BEGIN SOURCE PASSAGE

Government regulators started to back their domestic smartphone makers. Last year, China fined Qualcomm $975 million for anticompetitive practices, and the company agreed to collect royalties based on only 65% of the net selling price of a handset, which was slightly lower than the wholesale price. But even after that ruling, many Chinese OEMs underreported shipments to pay Qualcomm lower licensing fees.

To make matters worse, regulators in South Korea and Taiwan launched similar probes into Qualcomm's licensing practices. If Qualcomm is forced to lower fees in those two markets, QTL revenue will take a big hit -- China, South Korea, and Taiwan generated 82% of its total sales in fiscal 2015.

Best and worst case scenarios
Qualcomm expects QTL revenue between $7.3 billion and $8.0 billion for fiscal 2016, which would represent an 8.1% decline to a 0.7% gain for the year. Qualcomm stated that the high end of the range assumes that it makes "meaningful progress" in signing new agreements with OEMs in China to resolve underreporting issues. The low end of the guidance assumes that the number of unreported devices in China will rise and that Qualcomm makes "little to no progress on signing new license agreements or amendments".

END SOURCE PASSAGE
BEGIN DATA SHOWN

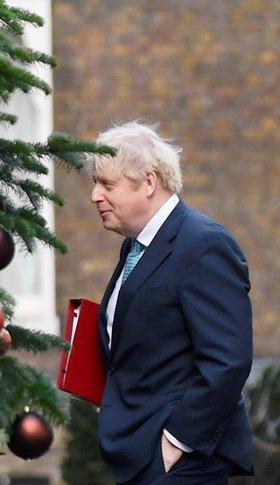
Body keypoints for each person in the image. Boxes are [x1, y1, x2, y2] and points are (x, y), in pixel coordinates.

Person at [89, 121, 253, 483]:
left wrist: (176, 443)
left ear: (149, 182)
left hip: (184, 461)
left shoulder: (204, 244)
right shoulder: (134, 246)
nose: (95, 196)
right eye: (95, 184)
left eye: (107, 184)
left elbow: (228, 359)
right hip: (140, 450)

END DATA SHOWN

Reproduce the passage on Qualcomm's licensing revenue word for word, from its first sentence through its last.

Government regulators started to back their domestic smartphone makers. Last year, China fined Qualcomm $975 million for anticompetitive practices, and the company agreed to collect royalties based on only 65% of the net selling price of a handset, which was slightly lower than the wholesale price. But even after that ruling, many Chinese OEMs underreported shipments to pay Qualcomm lower licensing fees.

To make matters worse, regulators in South Korea and Taiwan launched similar probes into Qualcomm's licensing practices. If Qualcomm is forced to lower fees in those two markets, QTL revenue will take a big hit -- China, South Korea, and Taiwan generated 82% of its total sales in fiscal 2015.

Best and worst case scenarios
Qualcomm expects QTL revenue between $7.3 billion and $8.0 billion for fiscal 2016, which would represent an 8.1% decline to a 0.7% gain for the year. Qualcomm stated that the high end of the range assumes that it makes "meaningful progress" in signing new agreements with OEMs in China to resolve underreporting issues. The low end of the guidance assumes that the number of unreported devices in China will rise and that Qualcomm makes "little to no progress on signing new license agreements or amendments".